This week’s Friday Verses are written by Sara Eelen. We translated Genesis. This poem was first published in Dutch in Het Liegend Konijn, a magazine for contemporary Dutch-language poetry.
Sara Eelen (b. 1994, Leuven) photographs, films and writes. For the latter she has won various prizes, including the 2018 and 2019 Poetry Competition of the Town of Harelbeke, the Babylon Inter-University Prize in 2015 and 2018 and Frappant Txt-on-stage in 2015. Her poems have been published in Het Liegend Konijn, Deus Ex Machina, Kluger Hans and de Poëziekrant. She has performed on various stages, such as ‘Nuff Said and The Night of the Word, where she cast her poems as personalised future predictions or whispered them to people in the dark.
Genesis
We are still immortal. It does not bother anyone or anything
what we feel for each other, not even a voice at the back of the mind
that sows doubt: so undeveloped this land,
only the squeaky heads of thoughts germinating.

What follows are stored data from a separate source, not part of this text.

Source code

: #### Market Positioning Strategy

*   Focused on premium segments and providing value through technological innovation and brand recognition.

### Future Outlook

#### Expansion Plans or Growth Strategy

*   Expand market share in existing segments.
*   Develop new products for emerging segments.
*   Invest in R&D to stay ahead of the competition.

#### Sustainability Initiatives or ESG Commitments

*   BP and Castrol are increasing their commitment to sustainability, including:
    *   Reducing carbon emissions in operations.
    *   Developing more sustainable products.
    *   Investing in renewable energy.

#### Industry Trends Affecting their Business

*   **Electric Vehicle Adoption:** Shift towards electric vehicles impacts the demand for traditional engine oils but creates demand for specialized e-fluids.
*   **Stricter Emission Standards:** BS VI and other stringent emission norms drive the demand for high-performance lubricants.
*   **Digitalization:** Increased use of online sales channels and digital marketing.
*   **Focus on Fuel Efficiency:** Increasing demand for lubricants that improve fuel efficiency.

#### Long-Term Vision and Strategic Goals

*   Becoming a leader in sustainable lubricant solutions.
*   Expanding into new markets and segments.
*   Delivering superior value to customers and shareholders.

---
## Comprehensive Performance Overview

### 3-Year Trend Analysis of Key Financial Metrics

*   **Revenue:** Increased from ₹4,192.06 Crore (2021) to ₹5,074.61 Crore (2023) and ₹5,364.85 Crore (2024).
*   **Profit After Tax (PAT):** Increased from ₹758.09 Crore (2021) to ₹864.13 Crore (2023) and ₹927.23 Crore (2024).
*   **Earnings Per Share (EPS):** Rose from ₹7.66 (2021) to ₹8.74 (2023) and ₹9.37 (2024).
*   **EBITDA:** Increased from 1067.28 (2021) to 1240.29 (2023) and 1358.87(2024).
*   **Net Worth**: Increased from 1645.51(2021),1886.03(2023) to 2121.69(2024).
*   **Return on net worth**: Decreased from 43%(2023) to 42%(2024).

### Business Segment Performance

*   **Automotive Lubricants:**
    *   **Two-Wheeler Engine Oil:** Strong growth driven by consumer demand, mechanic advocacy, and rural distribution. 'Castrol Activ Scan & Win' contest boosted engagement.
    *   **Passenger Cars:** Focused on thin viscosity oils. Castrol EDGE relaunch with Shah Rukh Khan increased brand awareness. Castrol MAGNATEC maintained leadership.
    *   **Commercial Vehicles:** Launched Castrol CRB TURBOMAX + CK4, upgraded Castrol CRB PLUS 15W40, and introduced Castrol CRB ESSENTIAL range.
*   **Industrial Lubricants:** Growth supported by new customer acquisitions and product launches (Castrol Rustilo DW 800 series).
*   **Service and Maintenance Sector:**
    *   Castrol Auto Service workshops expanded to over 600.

The innocence of beginning makes shame superfluous
whenever I show you my boundaries are flexible, my ideals malleable
and you are always the mould.
Later this endless loving will prove incurable,
like a plague running riot over plants in bloom,
locusts that paint the sky black.
Later your voice will start to catch in your throat
when you try to take us back to what we said
at the very beginning. For words only start to weigh
when they cannot rest on anything. The innocence.
seeps lightly through them.
Life may roll out like a soft blanket,
in the end it shows how all that time
it kept something hard and dead inside.
(Dutch version below the photo)
Genesis
We zijn nog onsterfelijk. Het hindert niets of niemand
wat we voor elkaar voelen, zelfs geen stem in het achterhoofd
die twijfel zaait: zo onontgonnen deze grond,
alleen maar de piepende hoofdjes van gedachtes die ontkiemen.

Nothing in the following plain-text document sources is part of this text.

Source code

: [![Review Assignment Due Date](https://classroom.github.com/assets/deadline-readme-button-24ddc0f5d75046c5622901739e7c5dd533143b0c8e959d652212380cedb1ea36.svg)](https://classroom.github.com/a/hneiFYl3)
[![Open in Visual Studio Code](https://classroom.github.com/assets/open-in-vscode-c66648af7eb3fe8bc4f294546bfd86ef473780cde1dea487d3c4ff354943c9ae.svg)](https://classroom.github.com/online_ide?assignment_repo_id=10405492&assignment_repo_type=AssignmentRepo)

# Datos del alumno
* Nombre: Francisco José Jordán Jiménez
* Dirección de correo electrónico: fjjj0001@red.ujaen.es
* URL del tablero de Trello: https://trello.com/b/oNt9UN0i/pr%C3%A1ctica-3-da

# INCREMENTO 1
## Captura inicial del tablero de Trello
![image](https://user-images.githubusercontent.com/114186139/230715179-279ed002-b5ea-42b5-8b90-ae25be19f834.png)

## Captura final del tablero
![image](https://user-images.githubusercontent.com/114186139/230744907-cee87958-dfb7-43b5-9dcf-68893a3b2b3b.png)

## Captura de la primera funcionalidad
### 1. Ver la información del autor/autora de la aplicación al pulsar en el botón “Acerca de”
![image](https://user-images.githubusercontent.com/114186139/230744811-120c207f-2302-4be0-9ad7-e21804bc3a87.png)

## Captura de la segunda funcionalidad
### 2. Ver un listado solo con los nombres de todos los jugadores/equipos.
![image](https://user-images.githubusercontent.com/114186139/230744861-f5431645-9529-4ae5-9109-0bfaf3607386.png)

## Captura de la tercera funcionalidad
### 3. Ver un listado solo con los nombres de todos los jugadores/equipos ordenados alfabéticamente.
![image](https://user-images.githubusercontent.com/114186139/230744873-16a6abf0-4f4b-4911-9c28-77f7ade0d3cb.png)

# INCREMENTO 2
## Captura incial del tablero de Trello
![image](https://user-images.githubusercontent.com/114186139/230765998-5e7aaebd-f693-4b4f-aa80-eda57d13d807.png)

De onschuld van beginnen maakt schaamte overbodig
telkens ik je toon dat mijn grenzen buigzaam, mijn idealen kneedbaar
en dat jij steeds de vorm.
Later zal dit eindeloze houden van ongeneeslijk blijken,
als een plaag die woekert over gewassen in bloei,
sprinkhanen die de hemel zwart verven.
Later zal je stem wel gaan stokken in de keel
als je ons probeert terug te voeren naar wat we zeiden
helemaal in het begin. Want woorden gaan alleen maar wegen
als ze nergens op kunnen rusten. De onschuld
sijpelt er losjes doorheen.
Het leven rolt zich dan wel uit als een zacht deken,
op het einde toont het hoe het al die tijd
iets hards en doods bewaarde binnenin.